We can also use tsebyshev and AM-GM to show $$\sum a^2\geq \frac{1}{3}\sum a^{\frac{5}{3}} \sum a^{\frac{1}{3}}\geq \sum a^{\frac{5}{3}}.$$

Also nice way, socrates.
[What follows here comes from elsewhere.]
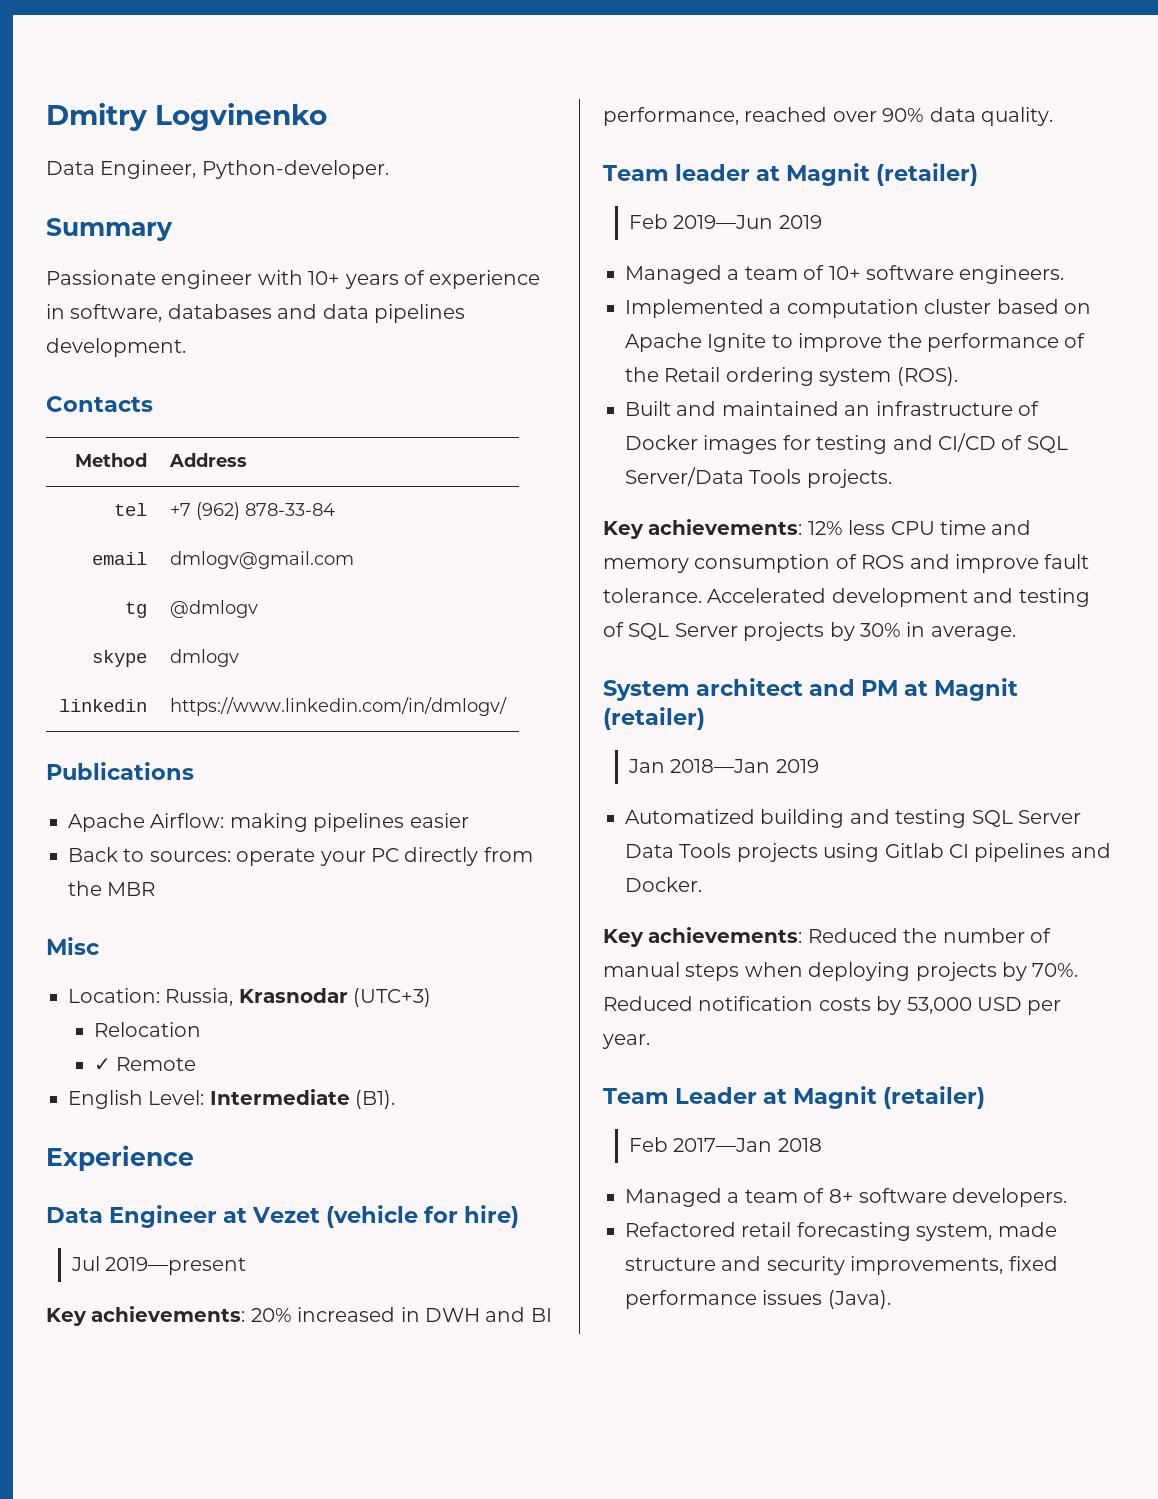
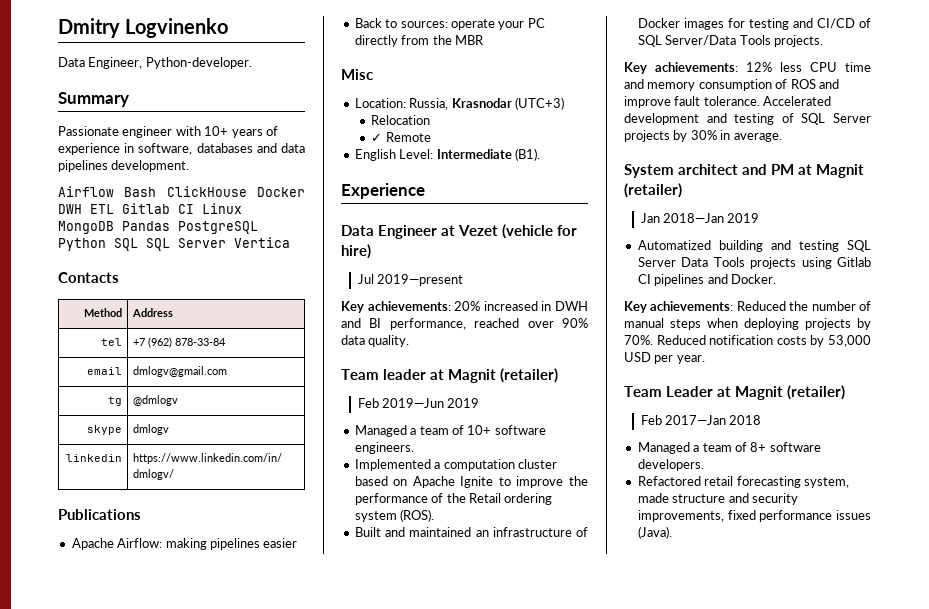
(186, 347) none -> [58,186,305,197] [58,203,242,214] [58,221,258,234] [58,237,290,251] // Airflow Bash ClickHouse Docker DWH ETL Gitlab CI Linux MongoDB Pandas PostgreSQL Python SQL SQL Server Vertica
I was mistaken when I thought you're wrong, sorry.

Prove that for all positive real numbers $a$, $b$, $c$ such that $abc=1$ the following inequality holds: $$\frac{a^2}{2b+c^2}+\frac{b^2}{2c+a^2}+\frac{c^2}{2a+b^2}\le \frac{a^3+b^3+c^3}3.$$

by AM-GM as math90 do: $\sum_{cyc}{\frac{a^2}{2b+c^2}}\leq\sum_{cyc}{\frac{a^2}{3\sqrt[3]{b^2c^2}}}=\frac{1}{3}\sum_{cyc}{a^{\frac{8}{3}}}=\frac{1}{3}\sum_{cyc}{a^{\frac{8}{3}}(abc)^{\frac{1}{9}}}=\frac{1}{3}\sum_{cyc}{a^{\frac{25}{9}}b^{\frac{1}{9}}c^{\frac{1}{9}}}\leq\frac{1}{3}\sum_{cyc}{(\frac{25}{27}a^3+\frac{1}{27}b^3+\frac{1}{27}c^3)}=\frac{a^3+b^3+c^3}{3}$

$$a^{\frac{2n+1}{n+1}}-a^2\leq -\frac{1}{n+1}(a-1)\leq -\frac{1}{n+1}\ln a\ (n\geq 2)$$ sqing wrote: Prove that for all positive real numbers $a$, $b$, $c$ such that $abc=1$ the following inequality holds: $$\frac{a^2}{2b+c^2}+\frac{b^2}{2c+a^2}+\frac{c^2}{2a+b^2}\le \frac{a^3+b^3+c^3}3.$$ In this case, for $n=2$, after applying the AM-GM inequality to the left hand on the given inequality that others have already shown, hereby, we have $$a^{\frac 53}-a^2\leq -\frac 13(a-1)\leq -\frac 13\ln a.$$

$\frac{a}{2b+c^2} = \frac{a}{b+b+c^2} \le \frac{a}{3\sqrt[3]{b^2c^2}} = \frac{a^{\frac{5}{3}}}{3}$ So we need $\sum a^2 \ge \sum a^{\frac{5}{3}}$, which is AM-GM + Chebyshev

$$\frac{a}{2b+c^2} = \frac{a}{b+b+c^2} \le \frac{a}{3\sqrt[3]{b^2c^2}} = \frac{a^{\frac{5}{3}}}{3}$$$$a^2+b^2+c^2 \ge a^{\frac{5}{3}} + b^{\frac{5}{3}}+ c^{\frac{5}{3}}$$$$(\frac{26}{9},\frac{8}{9},\frac{8}{9} )\ge (\frac{8}{3},1,1)$$$abc=1 $ and by Muirhed inequality $$a^2+b^2+c^2 \ge a^{\frac{5}{3}} + b^{\frac{5}{3}}+ c^{\frac{5}{3}}$$

By AM-GM: $$\sum_{\text{cyc}}\frac a{b+b+c^2}\le\sum_{\text{cyc}}\frac a{3(bc)^{2/3}}=\sum_{\text{cyc}}\frac{a^{5/3}}3$$so it suffices to show $a^2+b^2+c^2\ge a^{5/3}+b^{5/3}+c^{5/3}$. Since $abc=1$, this is equivalent to: $$a^2+b^2+c^2\ge a^{16/9}b^{1/9}c^{1/9}+a^{1/9}b^{16/9}c^{1/9}+a^{1/9}b^{1/9}c^{16/9}$$which is Muirhead $(2,0,0)\succ\left(\frac{16}9,\frac19,\frac19\right)$.